- _EXERCISE INSTRUCTIONS_
Copy the data verbatim and leave out every picture.

- _DATASET RECORDS_
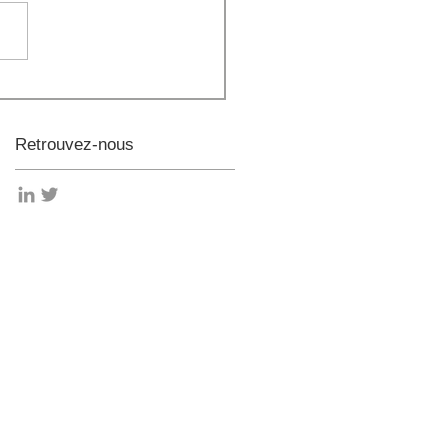
Retrouvez-nous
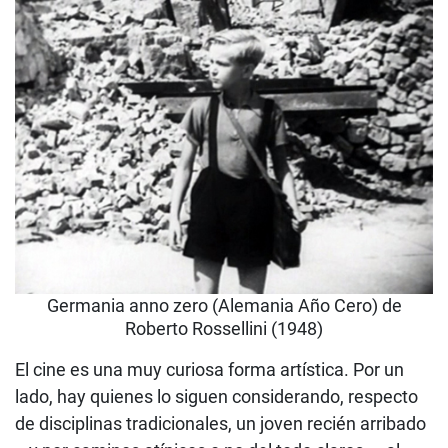
Germania anno zero (Alemania Año Cero) de
Roberto Rossellini (1948)
El cine es una muy curiosa forma artística. Por un
lado, hay quienes lo siguen considerando, respecto
de disciplinas tradicionales, un joven recién arribado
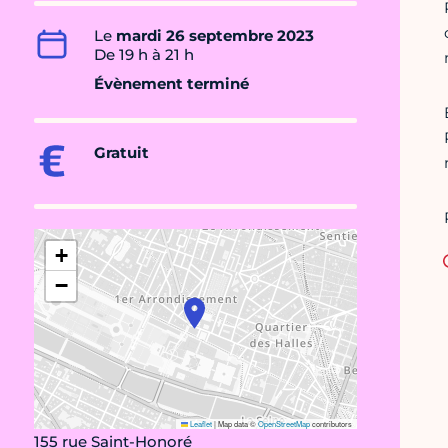
Le
mardi 26 septembre 2023
De 19 h à 21 h
Évènement terminé
Gratuit
+
−
Leaflet
|
Map data ©
OpenStreetMap
contributors
155 rue Saint-Honoré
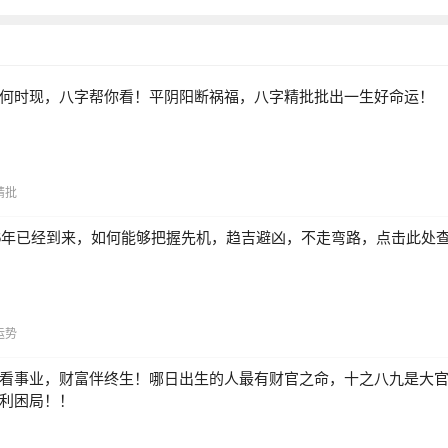
何时现，八字帮你看！平阴阳断祸福，八字精批批出一生好命运！
精批
26年已经到来，如何能够把握先机，趋吉避凶，不走弯路，点击此处
运势
看事业，财富伴终生！哪日出生的人最有财官之命，十之八九是大
利困局！！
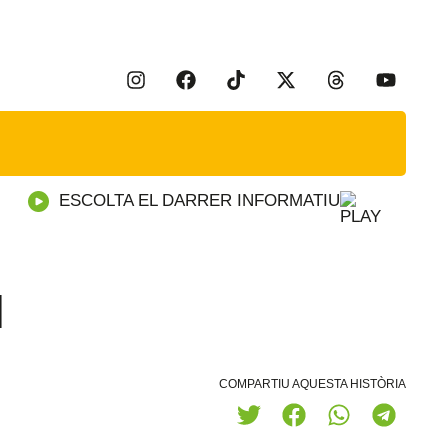
ESCOLTA EL DARRER INFORMATIU
l
COMPARTIU AQUESTA HISTÒRIA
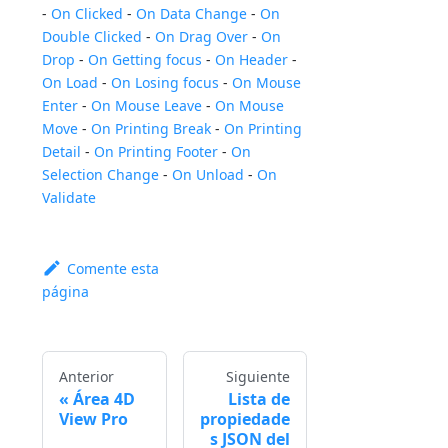
-
On Clicked
-
On Data Change
-
On
Double Clicked
-
On Drag Over
-
On
Drop
-
On Getting focus
-
On Header
-
On Load
-
On Losing focus
-
On Mouse
Enter
-
On Mouse Leave
-
On Mouse
Move
-
On Printing Break
-
On Printing
Detail
-
On Printing Footer
-
On
Selection Change
-
On Unload
-
On
Validate
Comente esta
página
Anterior
Siguiente
Área 4D
Lista de
View Pro
propiedade
s JSON del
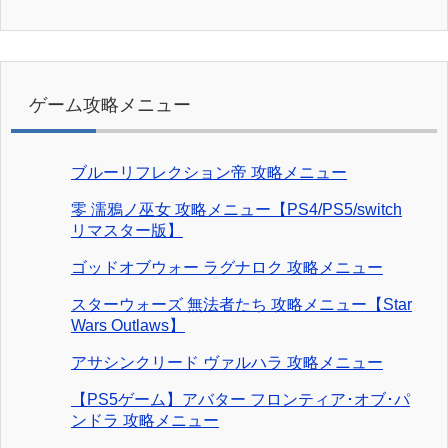
ゲーム攻略メニュー
ブルーリフレクション帝 攻略メニュー
零 濡鴉ノ巫女 攻略メニュー【PS4/PS5/switch
リマスター版】
ゴッドオブウォー ラグナロク 攻略メニュー
スターウォーズ 無法者たち 攻略メニュー【Star
Wars Outlaws】
アサシンクリード ヴァルハラ 攻略メニュー
【PS5ゲーム】アバター フロンティア･オブ･パ
ンドラ 攻略メニュー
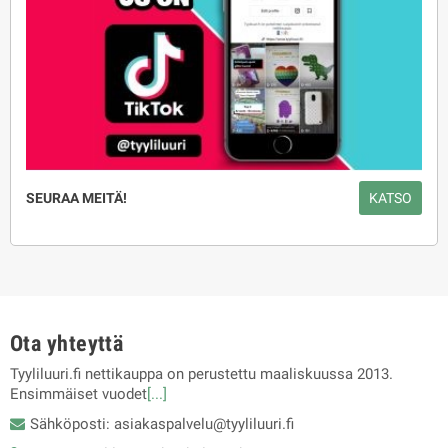
SEURAA MEITÄ!
KATSO
Ota yhteyttä
Tyyliluuri.fi nettikauppa on perustettu maaliskuussa 2013.
Ensimmäiset vuodet
[...]
Sähköposti: asiakaspalvelu@tyyliluuri.fi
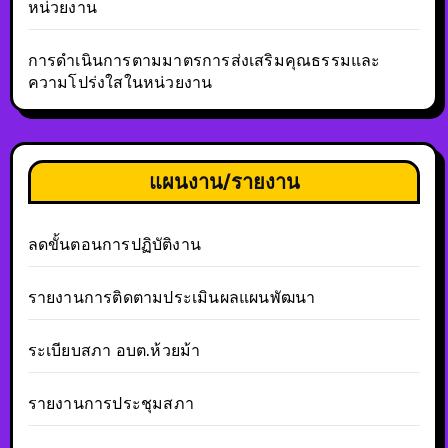
หน่วยงาน
การดำเนินการตามมาตรการส่งเสริมคุณธรรมและ
ความโปร่งใสในหน่วยงาน
แผนงาน/รายงาน
ลดขั้นตอนการปฏิบัติงาน
รายงานการติดตามประเมินผลแผนพัฒนา
ระเบียบสภา อบต.ห้วยม้า
รายงานการประชุมสภา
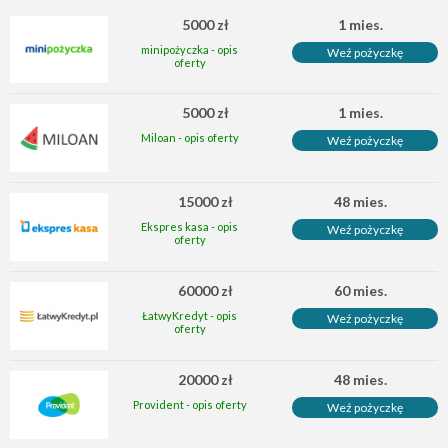
5000 zł
1 mies.
minipożyczka - opis
Weź pożyczkę
oferty
5000 zł
1 mies.
Miloan - opis oferty
Weź pożyczkę
15000 zł
48 mies.
Ekspres kasa - opis
Weź pożyczkę
oferty
60000 zł
60 mies.
ŁatwyKredyt - opis
Weź pożyczkę
oferty
20000 zł
48 mies.
Provident - opis oferty
Weź pożyczkę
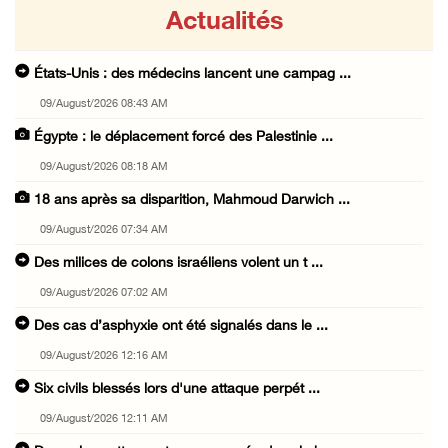
Actualités
États-Unis : des médecins lancent une campag ...
09/August/2026 08:43 AM
Égypte : le déplacement forcé des Palestinie ...
09/August/2026 08:18 AM
18 ans après sa disparition, Mahmoud Darwich ...
09/August/2026 07:34 AM
Des milices de colons israéliens volent un t ...
09/August/2026 07:02 AM
Des cas d’asphyxie ont été signalés dans le ...
09/August/2026 12:16 AM
Six civils blessés lors d'une attaque perpét ...
09/August/2026 12:11 AM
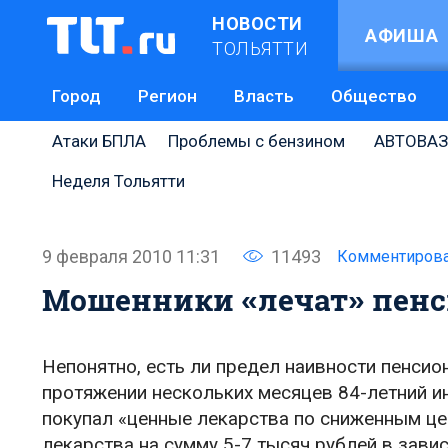
НОВОСТИ
АФИША
ТОЛЬЯТТИ
Город
Регион
Власть
Общество
Атаки БПЛА
Проблемы с бензином
АВТОВАЗ
Неделя Тольятти
9 февраля 2010 11:31
11493
Комментиров
Мошенники «лечат» пенс
Непонятно, есть ли предел наивности пенсио
протяжении нескольких месяцев 84-летний и
покупал «ценные лекарства по сниженным це
лекарства на сумму 5-7 тысяч рублей в зави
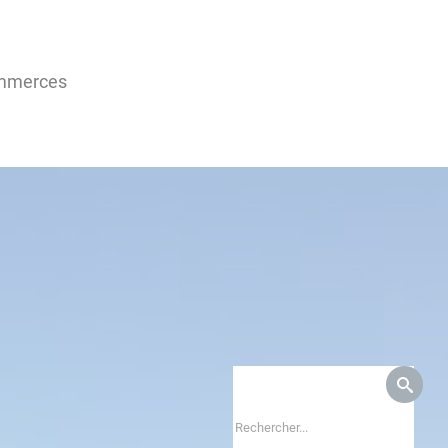
ommerces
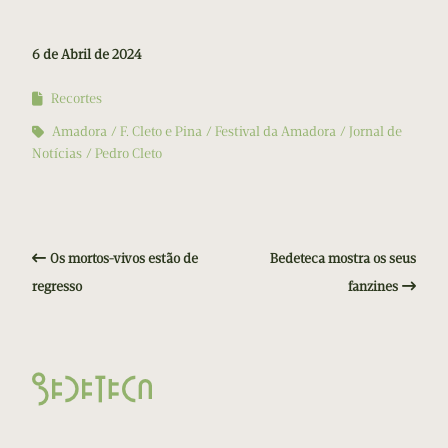
6 de Abril de 2024
Recortes
Amadora
F. Cleto e Pina
Festival da Amadora
Jornal de
Notícias
Pedro Cleto
Os mortos-vivos estão de
Bedeteca mostra os seus
regresso
fanzines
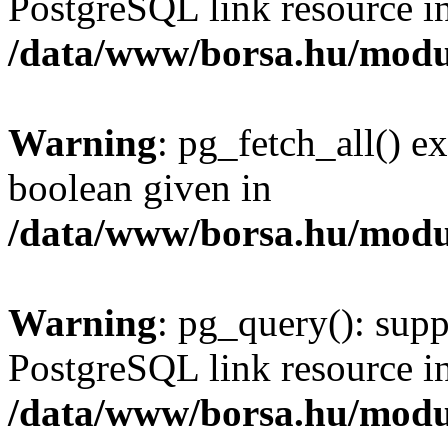
PostgreSQL link resource i
/data/www/borsa.hu/modu
Warning
: pg_fetch_all() e
boolean given in
/data/www/borsa.hu/modu
Warning
: pg_query(): supp
PostgreSQL link resource i
/data/www/borsa.hu/modu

- _WRITTEN ANSWER_
Retrouvez-nous
Germania anno zero (Alemania Año Cero) de
Roberto Rossellini (1948)
El cine es una muy curiosa forma artística. Por un
lado, hay quienes lo siguen considerando, respecto
de disciplinas tradicionales, un joven recién arribado
Le
mardi 26 septembre 2023
De 19 h à 21 h
Évènement terminé
Gratuit
+
−
Leaflet
|
Map data ©
OpenStreetMap
contributors
155 rue Saint-Honoré
何时现，八字帮你看！平阴阳断祸福，八字精批批出一生好命运！
精批
26年已经到来，如何能够把握先机，趋吉避凶，不走弯路，点击此处
运势
看事业，财富伴终生！哪日出生的人最有财官之命，十之八九是大
利困局！！
ESCOLTA EL DARRER INFORMATIU
l
COMPARTIU AQUESTA HISTÒRIA
-
On Clicked
-
On Data Change
-
On
Double Clicked
-
On Drag Over
-
On
Drop
-
On Getting focus
-
On Header
-
On Load
-
On Losing focus
-
On Mouse
Enter
-
On Mouse Leave
-
On Mouse
Move
-
On Printing Break
-
On Printing
Detail
-
On Printing Footer
-
On
Selection Change
-
On Unload
-
On
Validate
Comente esta
página
Anterior
Siguiente
Área 4D
Lista de
View Pro
propiedade
s JSON del
ゲーム攻略メニュー
ブルーリフレクション帝 攻略メニュー
零 濡鴉ノ巫女 攻略メニュー【PS4/PS5/switch
リマスター版】
ゴッドオブウォー ラグナロク 攻略メニュー
スターウォーズ 無法者たち 攻略メニュー【Star
Wars Outlaws】
アサシンクリード ヴァルハラ 攻略メニュー
【PS5ゲーム】アバター フロンティア･オブ･パ
ンドラ 攻略メニュー
SEURAA MEITÄ!
KATSO
Ota yhteyttä
Tyyliluuri.fi nettikauppa on perustettu maaliskuussa 2013.
Ensimmäiset vuodet
[...]
Sähköposti: asiakaspalvelu@tyyliluuri.fi
หน่วยงาน
การดำเนินการตามมาตรการส่งเสริมคุณธรรมและ
ความโปร่งใสในหน่วยงาน
แผนงาน/รายงาน
ลดขั้นตอนการปฏิบัติงาน
รายงานการติดตามประเมินผลแผนพัฒนา
ระเบียบสภา อบต.ห้วยม้า
รายงานการประชุมสภา
5000 zł
1 mies.
minipożyczka - opis
Weź pożyczkę
oferty
5000 zł
1 mies.
Miloan - opis oferty
Weź pożyczkę
15000 zł
48 mies.
Ekspres kasa - opis
Weź pożyczkę
oferty
60000 zł
60 mies.
ŁatwyKredyt - opis
Weź pożyczkę
oferty
20000 zł
48 mies.
Provident - opis oferty
Weź pożyczkę
Actualités
États-Unis : des médecins lancent une campag ...
09/August/2026 08:43 AM
Égypte : le déplacement forcé des Palestinie ...
09/August/2026 08:18 AM
18 ans après sa disparition, Mahmoud Darwich ...
09/August/2026 07:34 AM
Des milices de colons israéliens volent un t ...
09/August/2026 07:02 AM
Des cas d’asphyxie ont été signalés dans le ...
09/August/2026 12:16 AM
Six civils blessés lors d'une attaque perpét ...
09/August/2026 12:11 AM
НОВОСТИ
АФИША
ТОЛЬЯТТИ
Город
Регион
Власть
Общество
Атаки БПЛА
Проблемы с бензином
АВТОВАЗ
Неделя Тольятти
9 февраля 2010 11:31
11493
Комментиров
Мошенники «лечат» пенс
Непонятно, есть ли предел наивности пенсио
протяжении нескольких месяцев 84-летний и
покупал «ценные лекарства по сниженным це
лекарства на сумму 5-7 тысяч рублей в зави
ommerces
6 de Abril de 2024
Recortes
Amadora
F. Cleto e Pina
Festival da Amadora
Jornal de
Notícias
Pedro Cleto
Os mortos-vivos estão de
Bedeteca mostra os seus
regresso
fanzines
PostgreSQL link resource i
/data/www/borsa.hu/modu
Warning
: pg_fetch_all() e
boolean given in
/data/www/borsa.hu/modu
Warning
: pg_query(): supp
PostgreSQL link resource i
/data/www/borsa.hu/modu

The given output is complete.